I\'m trying to use pandas to manipulate a .csv file but I get this error:
pandas.parser.CParserError: Error tokenizing data. C error: Expected 2 field
The issue for me was that a new column was appended to my CSV intraday. The accepted answer solution would not work as every future row would be discarded if I used error_bad_lines=False
.
The solution in this case was to use the usecols parameter in pd.read_csv()
. This way I can specify only the columns that I need to read into the CSV and my Python code will remain resilient to future CSV changes so long as a header column exists (and the column names do not change).

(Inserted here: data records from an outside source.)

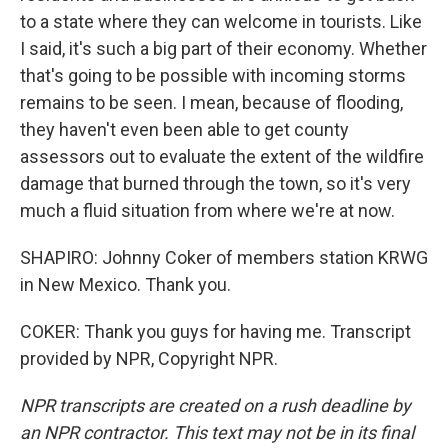
to a state where they can welcome in tourists. Like
I said, it's such a big part of their economy. Whether
that's going to be possible with incoming storms
remains to be seen. I mean, because of flooding,
they haven't even been able to get county
assessors out to evaluate the extent of the wildfire
damage that burned through the town, so it's very
much a fluid situation from where we're at now.
SHAPIRO: Johnny Coker of members station KRWG
in New Mexico. Thank you.
COKER: Thank you guys for having me. Transcript
provided by NPR, Copyright NPR.
NPR transcripts are created on a rush deadline by
an NPR contractor. This text may not be in its final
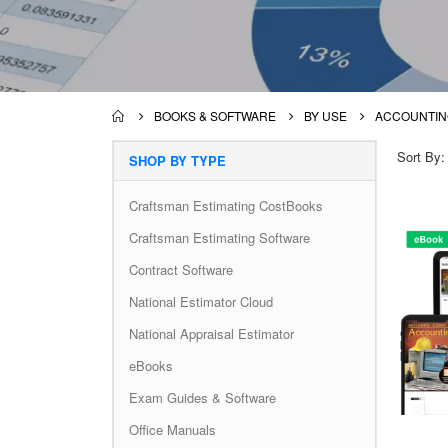
BOOKS & SOFTWARE
BY USE
ACCOUNTIN
Sort By
SHOP BY TYPE
Craftsman Estimating CostBooks
Craftsman Estimating Software
Contract Software
National Estimator Cloud
National Appraisal Estimator
eBooks
Exam Guides & Software
Office Manuals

usecols : list-like or callable, optional Return a subset of the columns. If list-like, all elements must either be positional (i.e. integer indices into the document columns) or strings that correspond to column names provided either by the user in names or inferred from the document header row(s). For example, a valid list-like usecols parameter would be [0, 1, 2] or ['foo', 'bar', 'baz']. Element order is ignored, so usecols=[0, 1] is the same as [1, 0]. To instantiate a DataFrame from data with element order preserved use pd.read_csv(data, usecols=['foo', 'bar'])[['foo', 'bar']] for columns in ['foo', 'bar'] order or pd.read_csv(data, usecols=['foo', 'bar'])[['bar', 'foo']] for ['bar', 'foo'] order.
my_columns = ['foo', 'bar', 'bob']
df = pd.read_csv(file_path, usecols=my_columns)
Another benefit of this is that I can load way less data into memory if I am only using 3-4 columns of a CSV that has 18-20 columns.